**TEXT FOR ANALYSIS**
•••••

Margo, age 56, makes her first Roth 401(k) contribution on December 14, 2026. Her five-year holding period begins January 1, 2026 and ends December 31, 2030.
Assume Margo continues contributing $3,000/year for the next nine years. In 2036, at age 65, she withdraws the entire balance of $59,000 ($27,000 contributions + $32,000 earnings). She satisfies both conditions: the 5-year period has passed, and she is over 59½. The entire distribution is tax-free.
If a withdrawal is taken before age 59½ (or before death/disability), or before the five-year holding period expires, the distribution is non-qualified — meaning the earnings portion is taxable. Because Roth contributions were already taxed, only the proportionate share of earnings is included in income.
The taxable earnings percentage = earnings in Roth account ÷ total value of Roth account.
A participant, age 45, takes a $4,000 non-qualified withdrawal from their Roth 401(k) account. The account consists of $15,000 in after-tax Roth contributions and $5,000 in tax-deferred earnings (total value: $20,000).
Taxable earnings ratio: $5,000 ÷ $20,000 = 25%
Taxable portion of $4,000 withdrawal: 25% × $4,000 = $1,000 (ordinary income)
Tax-free return of contributions: $3,000
Important contrast with Roth IRA: If this were a Roth IRA, the first $15,000 withdrawn would be tax-free (FIFO — contributions come out first), and only the last $5,000 would be taxable. The Roth 401(k) pro-rata method is less favorable for partial withdrawals.

•••••

**ACTIONS TO TAKE**
1: Translate this sentence from the passage on Roth 401(k) withdrawals into Spanish: "The Roth 401(k) pro-rata method is less favorable for partial withdrawals."
2: Echo the part of the passage on Roth 401(k) withdrawals that lies between "A participant, age" and "(total value: $20,000).", inclusive.
3: In the passage on Roth 401(k) withdrawals, what taxable earnings ratio applies to the participant who is 45 years old?

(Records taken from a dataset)

•••••

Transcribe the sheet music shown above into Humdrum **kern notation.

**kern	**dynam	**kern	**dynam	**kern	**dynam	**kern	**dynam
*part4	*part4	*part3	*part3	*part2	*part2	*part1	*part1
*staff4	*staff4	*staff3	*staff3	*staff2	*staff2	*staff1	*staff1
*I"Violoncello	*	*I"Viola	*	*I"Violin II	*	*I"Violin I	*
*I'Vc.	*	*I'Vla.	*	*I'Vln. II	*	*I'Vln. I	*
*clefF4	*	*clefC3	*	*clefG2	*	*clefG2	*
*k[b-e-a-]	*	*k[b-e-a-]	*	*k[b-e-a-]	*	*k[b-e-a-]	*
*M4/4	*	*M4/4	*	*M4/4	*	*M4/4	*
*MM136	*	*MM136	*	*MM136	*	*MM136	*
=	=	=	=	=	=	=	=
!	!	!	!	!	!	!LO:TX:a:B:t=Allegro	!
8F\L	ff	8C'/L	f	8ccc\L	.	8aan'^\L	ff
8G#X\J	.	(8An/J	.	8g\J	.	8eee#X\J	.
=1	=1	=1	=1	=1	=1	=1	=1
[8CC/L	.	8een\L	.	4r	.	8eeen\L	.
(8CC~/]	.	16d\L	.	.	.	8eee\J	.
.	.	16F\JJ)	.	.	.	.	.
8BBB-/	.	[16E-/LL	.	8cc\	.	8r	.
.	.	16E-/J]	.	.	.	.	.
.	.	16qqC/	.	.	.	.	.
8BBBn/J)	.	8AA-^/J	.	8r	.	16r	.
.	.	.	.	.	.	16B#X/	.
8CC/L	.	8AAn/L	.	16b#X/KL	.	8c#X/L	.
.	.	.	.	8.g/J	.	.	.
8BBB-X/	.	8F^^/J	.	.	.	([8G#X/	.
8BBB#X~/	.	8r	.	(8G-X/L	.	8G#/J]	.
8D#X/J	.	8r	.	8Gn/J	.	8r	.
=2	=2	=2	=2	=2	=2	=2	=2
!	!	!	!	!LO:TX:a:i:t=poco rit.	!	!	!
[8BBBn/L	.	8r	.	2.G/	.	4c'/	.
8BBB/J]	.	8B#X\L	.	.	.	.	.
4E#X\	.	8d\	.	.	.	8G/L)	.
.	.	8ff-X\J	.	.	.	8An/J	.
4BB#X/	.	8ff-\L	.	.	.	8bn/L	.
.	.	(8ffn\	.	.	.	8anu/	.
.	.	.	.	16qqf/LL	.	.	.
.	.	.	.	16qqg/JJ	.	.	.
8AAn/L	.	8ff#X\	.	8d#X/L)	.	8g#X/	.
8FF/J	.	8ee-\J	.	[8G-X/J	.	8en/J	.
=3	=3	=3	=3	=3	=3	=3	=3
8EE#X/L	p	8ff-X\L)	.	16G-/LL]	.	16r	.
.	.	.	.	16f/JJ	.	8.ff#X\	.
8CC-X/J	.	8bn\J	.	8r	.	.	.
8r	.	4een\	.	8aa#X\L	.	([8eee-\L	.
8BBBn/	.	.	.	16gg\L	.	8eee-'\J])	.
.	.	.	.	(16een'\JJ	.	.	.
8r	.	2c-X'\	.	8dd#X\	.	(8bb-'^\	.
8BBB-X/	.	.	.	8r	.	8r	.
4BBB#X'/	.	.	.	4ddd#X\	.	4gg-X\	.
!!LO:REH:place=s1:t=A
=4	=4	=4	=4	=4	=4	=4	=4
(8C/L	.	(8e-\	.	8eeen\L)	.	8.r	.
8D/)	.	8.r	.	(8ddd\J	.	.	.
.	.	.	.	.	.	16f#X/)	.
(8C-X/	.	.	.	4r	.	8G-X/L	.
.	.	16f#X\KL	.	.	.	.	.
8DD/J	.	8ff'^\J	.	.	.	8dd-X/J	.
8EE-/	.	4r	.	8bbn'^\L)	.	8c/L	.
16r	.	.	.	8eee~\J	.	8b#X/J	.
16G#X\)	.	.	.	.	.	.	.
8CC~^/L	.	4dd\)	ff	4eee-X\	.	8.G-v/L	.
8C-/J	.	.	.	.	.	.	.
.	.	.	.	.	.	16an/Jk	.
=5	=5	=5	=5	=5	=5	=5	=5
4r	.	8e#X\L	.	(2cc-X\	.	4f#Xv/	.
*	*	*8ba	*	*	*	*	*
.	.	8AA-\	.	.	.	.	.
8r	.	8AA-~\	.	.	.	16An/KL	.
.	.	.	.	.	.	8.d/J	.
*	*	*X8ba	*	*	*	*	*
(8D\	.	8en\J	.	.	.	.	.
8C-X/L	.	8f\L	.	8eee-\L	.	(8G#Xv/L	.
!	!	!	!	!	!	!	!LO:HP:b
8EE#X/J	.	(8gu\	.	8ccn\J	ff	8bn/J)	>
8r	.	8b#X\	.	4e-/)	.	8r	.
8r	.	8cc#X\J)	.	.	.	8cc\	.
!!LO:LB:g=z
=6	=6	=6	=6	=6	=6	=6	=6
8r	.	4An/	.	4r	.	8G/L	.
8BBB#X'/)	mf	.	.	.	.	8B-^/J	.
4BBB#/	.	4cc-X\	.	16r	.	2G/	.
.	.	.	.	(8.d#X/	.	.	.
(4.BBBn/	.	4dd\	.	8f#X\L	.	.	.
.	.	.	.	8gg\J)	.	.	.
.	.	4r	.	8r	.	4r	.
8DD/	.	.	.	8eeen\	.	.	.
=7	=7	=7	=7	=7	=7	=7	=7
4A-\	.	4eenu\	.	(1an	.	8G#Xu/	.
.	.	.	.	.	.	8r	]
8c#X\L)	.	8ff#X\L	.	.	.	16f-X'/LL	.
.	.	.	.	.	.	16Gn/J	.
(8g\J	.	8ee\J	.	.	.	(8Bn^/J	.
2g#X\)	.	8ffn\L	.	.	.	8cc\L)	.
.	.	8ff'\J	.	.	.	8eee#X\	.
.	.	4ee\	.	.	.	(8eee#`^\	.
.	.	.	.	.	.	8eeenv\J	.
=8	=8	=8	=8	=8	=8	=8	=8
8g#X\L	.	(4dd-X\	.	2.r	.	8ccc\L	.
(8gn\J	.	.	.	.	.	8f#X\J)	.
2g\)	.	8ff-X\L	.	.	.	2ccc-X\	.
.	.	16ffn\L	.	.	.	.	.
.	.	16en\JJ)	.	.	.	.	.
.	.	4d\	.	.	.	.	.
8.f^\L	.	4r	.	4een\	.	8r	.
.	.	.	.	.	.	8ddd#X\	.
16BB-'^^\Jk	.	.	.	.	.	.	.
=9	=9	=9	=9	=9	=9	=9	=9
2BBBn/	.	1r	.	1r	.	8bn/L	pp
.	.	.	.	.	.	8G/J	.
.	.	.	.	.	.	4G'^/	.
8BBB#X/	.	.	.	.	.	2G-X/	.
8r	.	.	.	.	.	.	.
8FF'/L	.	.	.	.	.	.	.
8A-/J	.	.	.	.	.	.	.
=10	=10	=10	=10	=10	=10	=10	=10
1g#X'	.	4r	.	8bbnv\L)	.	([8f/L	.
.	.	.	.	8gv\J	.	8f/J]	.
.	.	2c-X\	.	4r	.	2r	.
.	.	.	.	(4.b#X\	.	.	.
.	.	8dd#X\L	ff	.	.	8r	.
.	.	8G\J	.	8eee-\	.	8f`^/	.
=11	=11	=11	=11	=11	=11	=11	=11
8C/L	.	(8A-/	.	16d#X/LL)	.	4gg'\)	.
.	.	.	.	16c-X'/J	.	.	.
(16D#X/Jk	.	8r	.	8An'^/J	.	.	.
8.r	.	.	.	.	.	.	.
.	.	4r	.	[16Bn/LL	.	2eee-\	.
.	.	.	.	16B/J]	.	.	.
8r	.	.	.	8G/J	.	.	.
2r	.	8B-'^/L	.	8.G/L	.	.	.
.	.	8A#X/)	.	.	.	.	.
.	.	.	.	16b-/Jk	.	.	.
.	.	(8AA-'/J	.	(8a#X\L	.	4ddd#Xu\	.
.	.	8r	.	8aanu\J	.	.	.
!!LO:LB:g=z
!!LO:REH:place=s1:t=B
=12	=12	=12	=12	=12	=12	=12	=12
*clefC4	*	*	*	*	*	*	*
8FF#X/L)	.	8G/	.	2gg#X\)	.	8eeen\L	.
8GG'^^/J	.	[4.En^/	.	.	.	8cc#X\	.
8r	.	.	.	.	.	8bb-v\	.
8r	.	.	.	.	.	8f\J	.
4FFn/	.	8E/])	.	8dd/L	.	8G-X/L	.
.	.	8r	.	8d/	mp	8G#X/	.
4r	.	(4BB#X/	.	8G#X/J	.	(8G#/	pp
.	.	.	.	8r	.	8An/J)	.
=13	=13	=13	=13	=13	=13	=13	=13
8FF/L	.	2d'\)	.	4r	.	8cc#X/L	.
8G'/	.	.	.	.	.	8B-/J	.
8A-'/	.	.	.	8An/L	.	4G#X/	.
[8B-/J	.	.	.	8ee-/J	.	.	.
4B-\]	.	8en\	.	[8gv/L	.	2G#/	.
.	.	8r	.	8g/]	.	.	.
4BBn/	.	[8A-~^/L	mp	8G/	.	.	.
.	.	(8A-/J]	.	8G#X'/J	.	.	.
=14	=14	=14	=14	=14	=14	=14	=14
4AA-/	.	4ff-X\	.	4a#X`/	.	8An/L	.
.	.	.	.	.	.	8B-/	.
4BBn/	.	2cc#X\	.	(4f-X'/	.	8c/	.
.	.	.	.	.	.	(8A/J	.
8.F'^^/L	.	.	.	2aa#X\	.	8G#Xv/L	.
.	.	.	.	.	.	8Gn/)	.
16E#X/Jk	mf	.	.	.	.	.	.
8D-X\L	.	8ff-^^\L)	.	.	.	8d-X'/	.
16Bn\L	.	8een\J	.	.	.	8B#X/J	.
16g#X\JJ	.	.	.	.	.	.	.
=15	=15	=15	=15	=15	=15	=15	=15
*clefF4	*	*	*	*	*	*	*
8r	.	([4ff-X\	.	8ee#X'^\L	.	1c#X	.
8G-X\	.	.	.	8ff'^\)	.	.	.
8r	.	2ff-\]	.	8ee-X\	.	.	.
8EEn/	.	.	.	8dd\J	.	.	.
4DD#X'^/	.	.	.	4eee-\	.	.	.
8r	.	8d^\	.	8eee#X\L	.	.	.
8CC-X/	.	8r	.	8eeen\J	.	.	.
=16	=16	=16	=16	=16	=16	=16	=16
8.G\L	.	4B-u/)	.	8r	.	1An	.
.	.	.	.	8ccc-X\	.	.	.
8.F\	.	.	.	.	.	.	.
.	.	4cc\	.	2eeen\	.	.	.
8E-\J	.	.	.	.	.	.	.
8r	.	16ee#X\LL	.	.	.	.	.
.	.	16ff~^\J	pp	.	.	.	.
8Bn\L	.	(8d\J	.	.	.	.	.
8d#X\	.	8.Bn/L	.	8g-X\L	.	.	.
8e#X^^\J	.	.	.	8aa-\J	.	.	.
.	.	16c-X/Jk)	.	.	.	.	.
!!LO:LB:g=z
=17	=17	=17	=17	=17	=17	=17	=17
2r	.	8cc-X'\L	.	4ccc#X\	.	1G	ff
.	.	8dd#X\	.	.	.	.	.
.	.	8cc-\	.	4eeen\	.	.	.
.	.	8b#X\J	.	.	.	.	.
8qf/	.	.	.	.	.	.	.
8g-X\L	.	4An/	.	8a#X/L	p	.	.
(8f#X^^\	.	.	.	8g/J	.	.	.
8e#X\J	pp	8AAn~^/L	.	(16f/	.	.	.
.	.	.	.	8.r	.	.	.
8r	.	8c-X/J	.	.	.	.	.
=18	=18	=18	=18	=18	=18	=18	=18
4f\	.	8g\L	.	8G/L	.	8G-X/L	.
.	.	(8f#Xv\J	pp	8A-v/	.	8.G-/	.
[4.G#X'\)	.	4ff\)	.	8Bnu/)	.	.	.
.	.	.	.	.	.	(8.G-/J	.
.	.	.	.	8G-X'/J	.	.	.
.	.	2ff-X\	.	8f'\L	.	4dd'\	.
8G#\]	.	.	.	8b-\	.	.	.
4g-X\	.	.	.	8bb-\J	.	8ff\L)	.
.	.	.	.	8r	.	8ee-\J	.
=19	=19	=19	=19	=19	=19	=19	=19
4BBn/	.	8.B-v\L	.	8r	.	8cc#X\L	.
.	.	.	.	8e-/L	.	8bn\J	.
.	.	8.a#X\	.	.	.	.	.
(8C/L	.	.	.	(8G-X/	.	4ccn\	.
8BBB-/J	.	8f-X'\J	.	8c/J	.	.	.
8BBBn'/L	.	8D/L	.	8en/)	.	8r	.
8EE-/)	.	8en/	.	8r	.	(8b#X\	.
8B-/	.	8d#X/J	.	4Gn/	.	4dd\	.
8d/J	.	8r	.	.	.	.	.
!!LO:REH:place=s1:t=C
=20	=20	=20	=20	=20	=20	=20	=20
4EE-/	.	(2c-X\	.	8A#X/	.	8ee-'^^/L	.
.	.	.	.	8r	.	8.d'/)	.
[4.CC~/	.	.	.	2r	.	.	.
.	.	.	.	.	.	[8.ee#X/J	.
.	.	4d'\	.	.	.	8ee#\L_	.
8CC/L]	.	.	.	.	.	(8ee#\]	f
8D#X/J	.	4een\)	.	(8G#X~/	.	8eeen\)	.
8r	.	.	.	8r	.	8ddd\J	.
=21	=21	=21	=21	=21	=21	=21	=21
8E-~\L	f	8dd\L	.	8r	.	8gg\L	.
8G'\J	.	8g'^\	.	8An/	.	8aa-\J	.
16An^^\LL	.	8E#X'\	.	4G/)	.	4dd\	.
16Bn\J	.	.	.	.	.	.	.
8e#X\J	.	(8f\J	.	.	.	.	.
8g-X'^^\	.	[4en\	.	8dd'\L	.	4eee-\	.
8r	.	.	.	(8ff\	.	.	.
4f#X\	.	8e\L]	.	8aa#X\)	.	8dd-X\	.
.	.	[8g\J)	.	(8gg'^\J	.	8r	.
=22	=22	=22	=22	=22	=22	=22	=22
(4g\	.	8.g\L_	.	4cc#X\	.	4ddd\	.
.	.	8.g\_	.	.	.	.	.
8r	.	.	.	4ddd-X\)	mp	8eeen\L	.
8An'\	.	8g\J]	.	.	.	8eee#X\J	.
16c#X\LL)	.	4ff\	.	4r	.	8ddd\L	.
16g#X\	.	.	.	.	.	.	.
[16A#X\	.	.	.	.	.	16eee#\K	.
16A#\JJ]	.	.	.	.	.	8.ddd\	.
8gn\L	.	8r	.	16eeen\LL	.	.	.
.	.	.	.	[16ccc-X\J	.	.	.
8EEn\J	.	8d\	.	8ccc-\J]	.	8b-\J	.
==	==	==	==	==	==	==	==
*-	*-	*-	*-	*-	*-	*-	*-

•••••

**SET OF ANSWERS**
1: El método prorrateado del Roth 401(k) es menos favorable para los retiros parciales.

2:
A participant, age 45, takes a $4,000 non-qualified withdrawal from their Roth 401(k) account. The account consists of $15,000 in after-tax Roth contributions and $5,000 in tax-deferred earnings (total value: $20,000).

3: 25%